In the Bodega José Luis Asenso the technical director vinifies the wines separately allowing for blending the varieties and by varying the amounts to try to maintain a consistent style of each wine each every year. Again no chemicals are used in the process.
The Bodega is typically spotless and modern with its stainless steel temperature controlled deposits and oak cones and the barrel room enjoys glass walls so that visitors can observe from the reception, dining and tasting room. A system of micro-humidifying takes place to keep the air moist and control the temperature of the ageing.
Starting with the Garnacha Blanca 2017 (5%Viognier) we tasted a number of the bodegas wines. Pale gold, clean and bright this has a luscious aromatic nose with tropical notes, a distinct note of hydrocarbons (like a good Riesling) and a lot of white stone fruit such as apricot, peach and lychee. In the mouth the citrus notes and acidity are excellent, balanced by apricot, peach and pepper and is deep and round.
The Rosado 2018 from the same range is 100% Cabernet Sauvignon is pale salmon in colour and is clean and bright. on the nose there is red fruit but it is still a little closed.The entry is good, nice ripe red fruit, with good acidity, and salinity in a long dry finish.
The 2016 Origenes red is a blend of Tempranillo, Syrah and Cabernet Sauvignon, approximately 1/3rd of each. Deep black cherry in colour the Cabernet predominates on the nose, vegetal but very fine. In the mouth good, ripe fruit and round tannins. All this range is designed to be easy drinking .
The Gran Luna 2015 has Aglianico, Cabernet Sauvignon, Tempranillo, Syrah and Graciano in a blend. A very deep black cherry colour, this has a very deep fruity nose, black currants, black fruit and Rowentree’s fruit gums. In the mouth it has nice acidity on entry, go0d depth, soft tannins. A truly lovely wine to drink with the Italian variety and Graciano adding a fresh touch.

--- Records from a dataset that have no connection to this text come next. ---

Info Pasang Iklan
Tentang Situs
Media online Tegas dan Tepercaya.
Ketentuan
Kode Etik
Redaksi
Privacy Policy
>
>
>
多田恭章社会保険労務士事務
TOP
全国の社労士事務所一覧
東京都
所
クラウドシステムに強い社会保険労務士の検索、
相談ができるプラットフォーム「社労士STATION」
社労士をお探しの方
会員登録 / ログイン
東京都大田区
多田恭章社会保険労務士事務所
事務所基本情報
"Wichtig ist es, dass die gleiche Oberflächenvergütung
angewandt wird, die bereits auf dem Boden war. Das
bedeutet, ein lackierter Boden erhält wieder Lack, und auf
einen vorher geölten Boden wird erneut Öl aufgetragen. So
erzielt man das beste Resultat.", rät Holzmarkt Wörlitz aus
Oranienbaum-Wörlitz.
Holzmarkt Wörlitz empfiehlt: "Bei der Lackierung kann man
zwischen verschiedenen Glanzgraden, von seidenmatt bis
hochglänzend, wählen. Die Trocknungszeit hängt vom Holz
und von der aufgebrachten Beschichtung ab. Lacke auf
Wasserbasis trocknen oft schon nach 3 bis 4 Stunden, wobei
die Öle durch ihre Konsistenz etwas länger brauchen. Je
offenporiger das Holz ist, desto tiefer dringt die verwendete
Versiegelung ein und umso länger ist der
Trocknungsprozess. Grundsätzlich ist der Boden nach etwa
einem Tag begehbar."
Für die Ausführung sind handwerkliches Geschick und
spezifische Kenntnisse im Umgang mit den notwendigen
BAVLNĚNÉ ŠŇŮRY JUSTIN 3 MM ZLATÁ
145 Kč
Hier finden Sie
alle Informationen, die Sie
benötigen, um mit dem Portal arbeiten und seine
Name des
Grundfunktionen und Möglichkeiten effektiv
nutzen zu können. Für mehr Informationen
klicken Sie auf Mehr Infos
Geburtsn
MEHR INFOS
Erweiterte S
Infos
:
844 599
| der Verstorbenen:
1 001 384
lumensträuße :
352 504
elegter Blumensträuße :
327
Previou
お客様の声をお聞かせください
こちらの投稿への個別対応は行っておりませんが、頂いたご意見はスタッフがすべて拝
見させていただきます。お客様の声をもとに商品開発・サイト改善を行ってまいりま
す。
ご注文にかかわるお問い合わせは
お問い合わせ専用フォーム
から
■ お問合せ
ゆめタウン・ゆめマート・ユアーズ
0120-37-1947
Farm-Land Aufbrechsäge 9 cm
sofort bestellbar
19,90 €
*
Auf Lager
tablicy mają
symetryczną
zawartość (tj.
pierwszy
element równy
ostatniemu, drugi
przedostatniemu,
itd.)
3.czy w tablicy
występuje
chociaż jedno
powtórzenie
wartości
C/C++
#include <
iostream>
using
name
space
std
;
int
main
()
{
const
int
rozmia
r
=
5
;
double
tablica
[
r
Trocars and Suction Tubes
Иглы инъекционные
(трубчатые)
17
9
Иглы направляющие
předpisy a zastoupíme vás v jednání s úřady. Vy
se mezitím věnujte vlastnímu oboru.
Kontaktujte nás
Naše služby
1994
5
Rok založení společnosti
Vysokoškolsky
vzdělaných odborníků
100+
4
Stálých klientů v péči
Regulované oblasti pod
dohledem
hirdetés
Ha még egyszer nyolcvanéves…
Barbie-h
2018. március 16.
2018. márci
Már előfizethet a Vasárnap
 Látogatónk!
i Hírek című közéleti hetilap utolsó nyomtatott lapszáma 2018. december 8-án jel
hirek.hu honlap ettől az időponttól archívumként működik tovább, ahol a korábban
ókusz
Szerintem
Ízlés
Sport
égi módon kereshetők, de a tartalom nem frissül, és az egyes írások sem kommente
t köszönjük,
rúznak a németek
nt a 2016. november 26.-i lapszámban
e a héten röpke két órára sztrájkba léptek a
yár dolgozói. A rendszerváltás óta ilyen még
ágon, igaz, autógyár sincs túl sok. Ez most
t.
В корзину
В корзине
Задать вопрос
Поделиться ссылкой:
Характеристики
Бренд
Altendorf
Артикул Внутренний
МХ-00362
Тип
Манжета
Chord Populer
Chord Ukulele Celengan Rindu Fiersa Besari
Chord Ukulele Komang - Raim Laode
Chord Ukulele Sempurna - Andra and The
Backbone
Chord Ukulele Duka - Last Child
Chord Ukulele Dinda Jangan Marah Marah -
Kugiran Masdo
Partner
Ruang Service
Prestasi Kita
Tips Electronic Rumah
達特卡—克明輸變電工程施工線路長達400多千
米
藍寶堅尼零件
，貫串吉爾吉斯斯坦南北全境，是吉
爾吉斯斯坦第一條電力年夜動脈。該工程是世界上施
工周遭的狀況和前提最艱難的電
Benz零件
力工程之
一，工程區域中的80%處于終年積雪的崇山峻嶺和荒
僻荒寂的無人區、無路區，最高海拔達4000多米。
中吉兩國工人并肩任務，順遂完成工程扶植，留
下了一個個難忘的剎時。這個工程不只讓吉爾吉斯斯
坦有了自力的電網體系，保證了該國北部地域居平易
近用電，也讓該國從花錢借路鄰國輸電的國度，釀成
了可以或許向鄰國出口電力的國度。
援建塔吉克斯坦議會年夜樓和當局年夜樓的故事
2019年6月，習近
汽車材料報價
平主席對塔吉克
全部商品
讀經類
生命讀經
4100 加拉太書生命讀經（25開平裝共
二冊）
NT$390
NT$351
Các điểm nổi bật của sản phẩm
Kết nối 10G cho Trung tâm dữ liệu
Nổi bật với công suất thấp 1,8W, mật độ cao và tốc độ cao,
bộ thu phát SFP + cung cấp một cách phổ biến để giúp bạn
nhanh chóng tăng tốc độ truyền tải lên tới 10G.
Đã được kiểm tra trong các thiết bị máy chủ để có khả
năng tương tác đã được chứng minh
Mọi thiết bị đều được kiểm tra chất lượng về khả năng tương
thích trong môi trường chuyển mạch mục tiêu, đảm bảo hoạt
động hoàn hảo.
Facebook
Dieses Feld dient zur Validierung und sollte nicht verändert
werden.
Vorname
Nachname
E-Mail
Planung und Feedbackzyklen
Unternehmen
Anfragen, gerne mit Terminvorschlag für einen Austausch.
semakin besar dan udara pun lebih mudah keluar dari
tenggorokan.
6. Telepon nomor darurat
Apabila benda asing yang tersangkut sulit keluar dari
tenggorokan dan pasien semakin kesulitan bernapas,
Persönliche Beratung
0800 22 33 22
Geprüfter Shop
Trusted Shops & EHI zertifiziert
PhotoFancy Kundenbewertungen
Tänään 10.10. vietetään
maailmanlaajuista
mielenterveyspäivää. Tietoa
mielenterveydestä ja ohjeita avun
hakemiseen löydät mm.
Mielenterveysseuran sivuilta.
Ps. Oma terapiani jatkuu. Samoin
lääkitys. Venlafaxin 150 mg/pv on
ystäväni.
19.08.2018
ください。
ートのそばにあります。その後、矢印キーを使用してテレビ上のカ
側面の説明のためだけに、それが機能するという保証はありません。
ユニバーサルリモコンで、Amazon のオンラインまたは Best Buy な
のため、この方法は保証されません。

The Tempranillo 2015 is a more medium to deep bodied cherry red. With expressive black fruit on the nose, in the mouth there is a touch of alcohol with good round tannins.
This was accompanied by an aperitif of Ibericos from the Extrem range and then a Gazpacho Manchego with partridge, rabbit and hare, followed by a salad of partridge escabeche and for dessert, Torrijas.
VÍ Vid would like to thank Pedro Mocholi and Francisco Ruiz De La Torre Esporrin for the invitation and hospitality. These wines will be added to our cellar!